◆ Activity: Take the data that follows and return it exactly.

◆ Information supplied:
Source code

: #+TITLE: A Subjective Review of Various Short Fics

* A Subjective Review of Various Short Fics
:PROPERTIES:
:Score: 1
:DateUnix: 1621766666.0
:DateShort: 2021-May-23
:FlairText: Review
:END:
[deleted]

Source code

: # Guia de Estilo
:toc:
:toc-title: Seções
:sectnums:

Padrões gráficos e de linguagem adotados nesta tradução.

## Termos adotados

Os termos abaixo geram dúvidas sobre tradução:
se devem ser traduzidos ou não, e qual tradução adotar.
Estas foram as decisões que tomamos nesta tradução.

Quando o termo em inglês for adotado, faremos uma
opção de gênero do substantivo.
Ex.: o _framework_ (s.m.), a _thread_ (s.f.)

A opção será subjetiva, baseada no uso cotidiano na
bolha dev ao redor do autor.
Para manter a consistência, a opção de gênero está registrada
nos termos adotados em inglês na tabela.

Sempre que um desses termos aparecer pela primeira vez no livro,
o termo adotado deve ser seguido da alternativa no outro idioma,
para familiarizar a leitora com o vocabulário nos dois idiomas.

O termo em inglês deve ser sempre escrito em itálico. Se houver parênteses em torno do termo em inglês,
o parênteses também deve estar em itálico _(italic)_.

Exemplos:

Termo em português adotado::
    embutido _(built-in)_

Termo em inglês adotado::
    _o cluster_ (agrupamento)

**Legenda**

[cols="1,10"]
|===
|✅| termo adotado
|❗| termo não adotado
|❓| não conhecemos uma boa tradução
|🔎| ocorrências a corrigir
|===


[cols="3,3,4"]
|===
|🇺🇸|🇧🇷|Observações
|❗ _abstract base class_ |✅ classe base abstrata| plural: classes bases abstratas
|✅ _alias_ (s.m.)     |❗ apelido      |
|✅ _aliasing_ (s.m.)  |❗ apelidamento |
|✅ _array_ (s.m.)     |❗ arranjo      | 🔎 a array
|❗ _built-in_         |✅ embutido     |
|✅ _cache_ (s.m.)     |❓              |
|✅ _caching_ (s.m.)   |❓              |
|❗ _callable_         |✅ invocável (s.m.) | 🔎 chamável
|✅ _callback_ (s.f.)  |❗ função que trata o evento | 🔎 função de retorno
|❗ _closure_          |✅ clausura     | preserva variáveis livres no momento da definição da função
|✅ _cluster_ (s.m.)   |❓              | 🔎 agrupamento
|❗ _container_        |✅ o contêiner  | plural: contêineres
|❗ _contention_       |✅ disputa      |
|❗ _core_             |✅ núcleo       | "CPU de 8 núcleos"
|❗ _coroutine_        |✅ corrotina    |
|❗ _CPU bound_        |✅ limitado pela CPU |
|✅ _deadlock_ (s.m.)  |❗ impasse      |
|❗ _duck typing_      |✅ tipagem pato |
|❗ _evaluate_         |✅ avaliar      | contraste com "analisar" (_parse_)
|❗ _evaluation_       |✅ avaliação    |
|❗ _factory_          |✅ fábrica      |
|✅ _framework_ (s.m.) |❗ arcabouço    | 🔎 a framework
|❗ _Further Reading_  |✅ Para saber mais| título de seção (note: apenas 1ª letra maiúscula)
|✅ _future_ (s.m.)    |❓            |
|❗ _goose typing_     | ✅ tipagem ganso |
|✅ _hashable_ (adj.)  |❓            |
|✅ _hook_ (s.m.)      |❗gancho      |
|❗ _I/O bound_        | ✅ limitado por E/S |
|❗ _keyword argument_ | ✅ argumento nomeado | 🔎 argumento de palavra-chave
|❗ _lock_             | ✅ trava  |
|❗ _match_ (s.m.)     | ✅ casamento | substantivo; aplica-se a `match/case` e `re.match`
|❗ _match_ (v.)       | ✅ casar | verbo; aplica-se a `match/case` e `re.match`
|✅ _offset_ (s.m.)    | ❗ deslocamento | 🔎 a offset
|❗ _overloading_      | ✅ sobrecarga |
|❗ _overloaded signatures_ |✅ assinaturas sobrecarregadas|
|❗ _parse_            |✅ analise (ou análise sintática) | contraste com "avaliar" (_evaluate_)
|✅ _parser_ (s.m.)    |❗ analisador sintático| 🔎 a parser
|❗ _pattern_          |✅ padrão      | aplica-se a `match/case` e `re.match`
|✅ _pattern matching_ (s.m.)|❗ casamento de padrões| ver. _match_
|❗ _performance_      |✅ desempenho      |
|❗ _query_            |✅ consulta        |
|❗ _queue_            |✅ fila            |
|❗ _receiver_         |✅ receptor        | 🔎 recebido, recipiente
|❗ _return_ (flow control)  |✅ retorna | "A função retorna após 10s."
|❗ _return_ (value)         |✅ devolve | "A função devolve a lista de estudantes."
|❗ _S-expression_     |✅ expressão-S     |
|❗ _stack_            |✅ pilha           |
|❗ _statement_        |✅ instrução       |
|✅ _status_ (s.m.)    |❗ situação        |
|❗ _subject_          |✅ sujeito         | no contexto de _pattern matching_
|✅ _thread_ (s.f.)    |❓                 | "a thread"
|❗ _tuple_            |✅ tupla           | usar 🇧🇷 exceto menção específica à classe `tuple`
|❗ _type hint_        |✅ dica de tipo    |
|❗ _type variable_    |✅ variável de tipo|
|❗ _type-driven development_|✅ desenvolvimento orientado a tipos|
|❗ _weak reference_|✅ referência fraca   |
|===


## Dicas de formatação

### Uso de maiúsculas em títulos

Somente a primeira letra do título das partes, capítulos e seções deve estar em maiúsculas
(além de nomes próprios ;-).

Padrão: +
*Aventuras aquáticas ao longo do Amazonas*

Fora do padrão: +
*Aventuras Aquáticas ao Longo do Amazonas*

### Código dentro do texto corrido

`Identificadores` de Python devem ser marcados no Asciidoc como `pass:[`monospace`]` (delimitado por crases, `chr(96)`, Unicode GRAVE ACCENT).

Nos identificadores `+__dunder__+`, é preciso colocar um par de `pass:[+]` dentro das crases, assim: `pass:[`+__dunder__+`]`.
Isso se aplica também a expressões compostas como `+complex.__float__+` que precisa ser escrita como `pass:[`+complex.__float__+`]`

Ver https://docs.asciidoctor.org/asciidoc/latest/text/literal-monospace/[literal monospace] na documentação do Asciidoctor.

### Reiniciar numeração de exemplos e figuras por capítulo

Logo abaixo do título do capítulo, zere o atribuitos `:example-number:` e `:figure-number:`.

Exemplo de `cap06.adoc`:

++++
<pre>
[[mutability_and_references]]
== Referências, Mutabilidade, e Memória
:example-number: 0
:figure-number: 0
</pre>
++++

◆ Answer to this task:
Source code

: #+TITLE: A Subjective Review of Various Short Fics

* A Subjective Review of Various Short Fics
:PROPERTIES:
:Score: 1
:DateUnix: 1621766666.0
:DateShort: 2021-May-23
:FlairText: Review
:END:
[deleted]

Source code

: # Guia de Estilo
:toc:
:toc-title: Seções
:sectnums:

Padrões gráficos e de linguagem adotados nesta tradução.

## Termos adotados

Os termos abaixo geram dúvidas sobre tradução:
se devem ser traduzidos ou não, e qual tradução adotar.
Estas foram as decisões que tomamos nesta tradução.

Quando o termo em inglês for adotado, faremos uma
opção de gênero do substantivo.
Ex.: o _framework_ (s.m.), a _thread_ (s.f.)

A opção será subjetiva, baseada no uso cotidiano na
bolha dev ao redor do autor.
Para manter a consistência, a opção de gênero está registrada
nos termos adotados em inglês na tabela.

Sempre que um desses termos aparecer pela primeira vez no livro,
o termo adotado deve ser seguido da alternativa no outro idioma,
para familiarizar a leitora com o vocabulário nos dois idiomas.

O termo em inglês deve ser sempre escrito em itálico. Se houver parênteses em torno do termo em inglês,
o parênteses também deve estar em itálico _(italic)_.

Exemplos:

Termo em português adotado::
    embutido _(built-in)_

Termo em inglês adotado::
    _o cluster_ (agrupamento)

**Legenda**

[cols="1,10"]
|===
|✅| termo adotado
|❗| termo não adotado
|❓| não conhecemos uma boa tradução
|🔎| ocorrências a corrigir
|===


[cols="3,3,4"]
|===
|🇺🇸|🇧🇷|Observações
|❗ _abstract base class_ |✅ classe base abstrata| plural: classes bases abstratas
|✅ _alias_ (s.m.)     |❗ apelido      |
|✅ _aliasing_ (s.m.)  |❗ apelidamento |
|✅ _array_ (s.m.)     |❗ arranjo      | 🔎 a array
|❗ _built-in_         |✅ embutido     |
|✅ _cache_ (s.m.)     |❓              |
|✅ _caching_ (s.m.)   |❓              |
|❗ _callable_         |✅ invocável (s.m.) | 🔎 chamável
|✅ _callback_ (s.f.)  |❗ função que trata o evento | 🔎 função de retorno
|❗ _closure_          |✅ clausura     | preserva variáveis livres no momento da definição da função
|✅ _cluster_ (s.m.)   |❓              | 🔎 agrupamento
|❗ _container_        |✅ o contêiner  | plural: contêineres
|❗ _contention_       |✅ disputa      |
|❗ _core_             |✅ núcleo       | "CPU de 8 núcleos"
|❗ _coroutine_        |✅ corrotina    |
|❗ _CPU bound_        |✅ limitado pela CPU |
|✅ _deadlock_ (s.m.)  |❗ impasse      |
|❗ _duck typing_      |✅ tipagem pato |
|❗ _evaluate_         |✅ avaliar      | contraste com "analisar" (_parse_)
|❗ _evaluation_       |✅ avaliação    |
|❗ _factory_          |✅ fábrica      |
|✅ _framework_ (s.m.) |❗ arcabouço    | 🔎 a framework
|❗ _Further Reading_  |✅ Para saber mais| título de seção (note: apenas 1ª letra maiúscula)
|✅ _future_ (s.m.)    |❓            |
|❗ _goose typing_     | ✅ tipagem ganso |
|✅ _hashable_ (adj.)  |❓            |
|✅ _hook_ (s.m.)      |❗gancho      |
|❗ _I/O bound_        | ✅ limitado por E/S |
|❗ _keyword argument_ | ✅ argumento nomeado | 🔎 argumento de palavra-chave
|❗ _lock_             | ✅ trava  |
|❗ _match_ (s.m.)     | ✅ casamento | substantivo; aplica-se a `match/case` e `re.match`
|❗ _match_ (v.)       | ✅ casar | verbo; aplica-se a `match/case` e `re.match`
|✅ _offset_ (s.m.)    | ❗ deslocamento | 🔎 a offset
|❗ _overloading_      | ✅ sobrecarga |
|❗ _overloaded signatures_ |✅ assinaturas sobrecarregadas|
|❗ _parse_            |✅ analise (ou análise sintática) | contraste com "avaliar" (_evaluate_)
|✅ _parser_ (s.m.)    |❗ analisador sintático| 🔎 a parser
|❗ _pattern_          |✅ padrão      | aplica-se a `match/case` e `re.match`
|✅ _pattern matching_ (s.m.)|❗ casamento de padrões| ver. _match_
|❗ _performance_      |✅ desempenho      |
|❗ _query_            |✅ consulta        |
|❗ _queue_            |✅ fila            |
|❗ _receiver_         |✅ receptor        | 🔎 recebido, recipiente
|❗ _return_ (flow control)  |✅ retorna | "A função retorna após 10s."
|❗ _return_ (value)         |✅ devolve | "A função devolve a lista de estudantes."
|❗ _S-expression_     |✅ expressão-S     |
|❗ _stack_            |✅ pilha           |
|❗ _statement_        |✅ instrução       |
|✅ _status_ (s.m.)    |❗ situação        |
|❗ _subject_          |✅ sujeito         | no contexto de _pattern matching_
|✅ _thread_ (s.f.)    |❓                 | "a thread"
|❗ _tuple_            |✅ tupla           | usar 🇧🇷 exceto menção específica à classe `tuple`
|❗ _type hint_        |✅ dica de tipo    |
|❗ _type variable_    |✅ variável de tipo|
|❗ _type-driven development_|✅ desenvolvimento orientado a tipos|
|❗ _weak reference_|✅ referência fraca   |
|===


## Dicas de formatação

### Uso de maiúsculas em títulos

Somente a primeira letra do título das partes, capítulos e seções deve estar em maiúsculas
(além de nomes próprios ;-).

Padrão: +
*Aventuras aquáticas ao longo do Amazonas*

Fora do padrão: +
*Aventuras Aquáticas ao Longo do Amazonas*

### Código dentro do texto corrido

`Identificadores` de Python devem ser marcados no Asciidoc como `pass:[`monospace`]` (delimitado por crases, `chr(96)`, Unicode GRAVE ACCENT).

Nos identificadores `+__dunder__+`, é preciso colocar um par de `pass:[+]` dentro das crases, assim: `pass:[`+__dunder__+`]`.
Isso se aplica também a expressões compostas como `+complex.__float__+` que precisa ser escrita como `pass:[`+complex.__float__+`]`

Ver https://docs.asciidoctor.org/asciidoc/latest/text/literal-monospace/[literal monospace] na documentação do Asciidoctor.

### Reiniciar numeração de exemplos e figuras por capítulo

Logo abaixo do título do capítulo, zere o atribuitos `:example-number:` e `:figure-number:`.

Exemplo de `cap06.adoc`:

++++
<pre>
[[mutability_and_references]]
== Referências, Mutabilidade, e Memória
:example-number: 0
:figure-number: 0
</pre>
++++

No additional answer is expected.